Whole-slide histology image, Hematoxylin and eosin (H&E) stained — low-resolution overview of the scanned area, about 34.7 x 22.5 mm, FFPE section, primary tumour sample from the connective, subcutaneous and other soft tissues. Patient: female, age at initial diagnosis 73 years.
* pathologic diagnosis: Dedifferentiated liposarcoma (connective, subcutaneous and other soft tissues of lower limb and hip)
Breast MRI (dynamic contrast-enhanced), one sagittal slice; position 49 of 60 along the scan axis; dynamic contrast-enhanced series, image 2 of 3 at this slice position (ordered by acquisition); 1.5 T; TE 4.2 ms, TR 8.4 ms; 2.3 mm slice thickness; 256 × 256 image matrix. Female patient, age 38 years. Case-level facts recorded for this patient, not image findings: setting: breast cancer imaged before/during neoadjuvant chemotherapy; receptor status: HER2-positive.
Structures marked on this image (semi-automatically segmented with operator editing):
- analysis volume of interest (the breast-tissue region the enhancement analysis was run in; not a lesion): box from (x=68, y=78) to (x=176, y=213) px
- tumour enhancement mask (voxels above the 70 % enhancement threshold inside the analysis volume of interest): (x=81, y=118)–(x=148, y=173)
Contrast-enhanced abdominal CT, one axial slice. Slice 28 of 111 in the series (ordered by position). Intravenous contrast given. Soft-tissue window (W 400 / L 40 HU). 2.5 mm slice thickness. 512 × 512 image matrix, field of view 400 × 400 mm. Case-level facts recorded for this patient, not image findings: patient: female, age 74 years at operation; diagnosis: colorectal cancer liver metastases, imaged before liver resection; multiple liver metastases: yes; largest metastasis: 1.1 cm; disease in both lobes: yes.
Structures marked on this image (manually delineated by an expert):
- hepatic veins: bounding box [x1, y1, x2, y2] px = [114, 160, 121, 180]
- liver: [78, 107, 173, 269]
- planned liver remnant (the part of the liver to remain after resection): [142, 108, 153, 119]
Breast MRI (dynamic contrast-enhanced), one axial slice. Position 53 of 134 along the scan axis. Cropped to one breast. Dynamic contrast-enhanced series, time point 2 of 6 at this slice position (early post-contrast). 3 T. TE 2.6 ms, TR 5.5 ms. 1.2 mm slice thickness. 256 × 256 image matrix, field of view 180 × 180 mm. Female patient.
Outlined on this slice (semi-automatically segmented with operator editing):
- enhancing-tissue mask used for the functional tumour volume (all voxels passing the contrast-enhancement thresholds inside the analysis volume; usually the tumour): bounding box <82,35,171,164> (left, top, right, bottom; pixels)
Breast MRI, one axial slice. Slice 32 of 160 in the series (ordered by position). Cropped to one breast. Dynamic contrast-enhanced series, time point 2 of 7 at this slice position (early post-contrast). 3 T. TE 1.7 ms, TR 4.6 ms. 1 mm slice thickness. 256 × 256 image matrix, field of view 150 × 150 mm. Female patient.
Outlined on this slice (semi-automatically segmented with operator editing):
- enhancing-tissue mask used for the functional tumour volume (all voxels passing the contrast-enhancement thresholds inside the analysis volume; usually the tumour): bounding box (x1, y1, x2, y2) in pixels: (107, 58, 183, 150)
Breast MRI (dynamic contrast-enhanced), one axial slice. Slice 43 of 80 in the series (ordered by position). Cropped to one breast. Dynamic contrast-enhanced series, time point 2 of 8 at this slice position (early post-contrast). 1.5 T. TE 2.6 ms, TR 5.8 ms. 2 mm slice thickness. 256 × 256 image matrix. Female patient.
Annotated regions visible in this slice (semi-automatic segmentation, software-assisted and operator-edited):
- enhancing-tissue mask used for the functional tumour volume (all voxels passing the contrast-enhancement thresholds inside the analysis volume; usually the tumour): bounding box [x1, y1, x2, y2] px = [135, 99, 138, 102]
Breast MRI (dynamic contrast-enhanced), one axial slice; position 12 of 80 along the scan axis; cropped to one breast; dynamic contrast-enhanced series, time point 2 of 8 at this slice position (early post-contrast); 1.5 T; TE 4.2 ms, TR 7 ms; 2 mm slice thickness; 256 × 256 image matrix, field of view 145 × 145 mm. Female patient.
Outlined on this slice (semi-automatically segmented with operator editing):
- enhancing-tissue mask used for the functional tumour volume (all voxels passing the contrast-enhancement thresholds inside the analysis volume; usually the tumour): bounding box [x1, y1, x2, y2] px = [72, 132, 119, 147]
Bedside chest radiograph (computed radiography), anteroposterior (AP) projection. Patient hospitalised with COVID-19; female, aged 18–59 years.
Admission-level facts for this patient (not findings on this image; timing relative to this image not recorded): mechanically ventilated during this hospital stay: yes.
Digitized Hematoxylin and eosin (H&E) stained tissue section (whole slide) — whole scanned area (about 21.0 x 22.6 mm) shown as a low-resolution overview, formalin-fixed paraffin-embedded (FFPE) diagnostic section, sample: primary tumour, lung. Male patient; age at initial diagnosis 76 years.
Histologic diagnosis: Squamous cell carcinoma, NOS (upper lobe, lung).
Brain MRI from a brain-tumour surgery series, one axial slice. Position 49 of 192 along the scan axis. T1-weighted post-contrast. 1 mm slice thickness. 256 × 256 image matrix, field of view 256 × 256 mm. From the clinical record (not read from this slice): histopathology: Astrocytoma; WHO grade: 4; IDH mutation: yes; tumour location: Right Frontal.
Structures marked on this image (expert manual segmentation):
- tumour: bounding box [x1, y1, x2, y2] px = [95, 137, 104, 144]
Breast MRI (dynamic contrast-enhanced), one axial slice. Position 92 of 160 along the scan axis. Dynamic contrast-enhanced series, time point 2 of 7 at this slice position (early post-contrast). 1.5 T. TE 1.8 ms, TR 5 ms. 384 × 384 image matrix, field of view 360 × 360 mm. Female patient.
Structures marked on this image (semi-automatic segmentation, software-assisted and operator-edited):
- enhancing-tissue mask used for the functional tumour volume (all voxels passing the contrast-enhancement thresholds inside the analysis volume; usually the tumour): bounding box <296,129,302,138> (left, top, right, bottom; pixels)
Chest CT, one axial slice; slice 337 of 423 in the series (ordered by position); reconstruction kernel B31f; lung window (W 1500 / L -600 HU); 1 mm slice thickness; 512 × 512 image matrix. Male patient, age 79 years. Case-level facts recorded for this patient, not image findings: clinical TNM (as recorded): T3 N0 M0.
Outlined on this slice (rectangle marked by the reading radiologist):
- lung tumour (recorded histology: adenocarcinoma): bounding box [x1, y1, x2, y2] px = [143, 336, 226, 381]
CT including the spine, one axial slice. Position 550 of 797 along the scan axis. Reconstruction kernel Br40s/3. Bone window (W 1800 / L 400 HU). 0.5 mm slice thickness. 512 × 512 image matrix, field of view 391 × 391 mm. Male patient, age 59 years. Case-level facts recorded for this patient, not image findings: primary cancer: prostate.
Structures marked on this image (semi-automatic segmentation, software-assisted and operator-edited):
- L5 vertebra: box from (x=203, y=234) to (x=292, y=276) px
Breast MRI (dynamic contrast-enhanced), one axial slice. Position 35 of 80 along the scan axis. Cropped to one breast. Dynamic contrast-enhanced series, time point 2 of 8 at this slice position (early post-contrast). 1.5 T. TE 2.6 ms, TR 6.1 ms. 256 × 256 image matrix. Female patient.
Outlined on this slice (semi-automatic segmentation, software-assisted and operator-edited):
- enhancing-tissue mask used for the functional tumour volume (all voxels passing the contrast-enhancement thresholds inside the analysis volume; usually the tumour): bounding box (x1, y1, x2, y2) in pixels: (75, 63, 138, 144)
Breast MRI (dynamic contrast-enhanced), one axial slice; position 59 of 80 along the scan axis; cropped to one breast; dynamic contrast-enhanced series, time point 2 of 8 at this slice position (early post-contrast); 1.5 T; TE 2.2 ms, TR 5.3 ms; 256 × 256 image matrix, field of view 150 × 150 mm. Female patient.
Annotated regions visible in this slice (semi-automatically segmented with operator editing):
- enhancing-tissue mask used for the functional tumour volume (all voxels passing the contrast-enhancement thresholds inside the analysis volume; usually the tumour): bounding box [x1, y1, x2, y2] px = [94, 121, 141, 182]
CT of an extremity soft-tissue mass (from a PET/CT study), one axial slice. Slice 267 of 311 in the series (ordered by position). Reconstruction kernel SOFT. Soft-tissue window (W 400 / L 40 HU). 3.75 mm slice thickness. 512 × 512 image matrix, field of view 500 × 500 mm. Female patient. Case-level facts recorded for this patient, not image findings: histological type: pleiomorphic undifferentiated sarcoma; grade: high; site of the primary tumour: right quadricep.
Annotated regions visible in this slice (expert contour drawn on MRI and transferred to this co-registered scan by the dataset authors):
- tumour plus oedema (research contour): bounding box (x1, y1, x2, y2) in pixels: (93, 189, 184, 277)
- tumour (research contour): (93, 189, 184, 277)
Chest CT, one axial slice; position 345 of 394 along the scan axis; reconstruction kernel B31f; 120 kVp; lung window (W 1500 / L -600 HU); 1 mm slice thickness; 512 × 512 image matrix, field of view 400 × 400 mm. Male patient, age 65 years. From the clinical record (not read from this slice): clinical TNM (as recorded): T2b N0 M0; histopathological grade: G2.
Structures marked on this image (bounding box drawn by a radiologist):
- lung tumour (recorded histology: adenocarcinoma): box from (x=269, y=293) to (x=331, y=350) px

PROBLEM DETAILS:
Include the first line, the line containing "limb and hip)", and every line between them, copied exactly from the material above; output no other line.

SOLUTION TO THE PROBLEM:
Whole-slide histology image, Hematoxylin and eosin (H&E) stained — low-resolution overview of the scanned area, about 34.7 x 22.5 mm, FFPE section, primary tumour sample from the connective, subcutaneous and other soft tissues. Patient: female, age at initial diagnosis 73 years.
* pathologic diagnosis: Dedifferentiated liposarcoma (connective, subcutaneous and other soft tissues of lower limb and hip)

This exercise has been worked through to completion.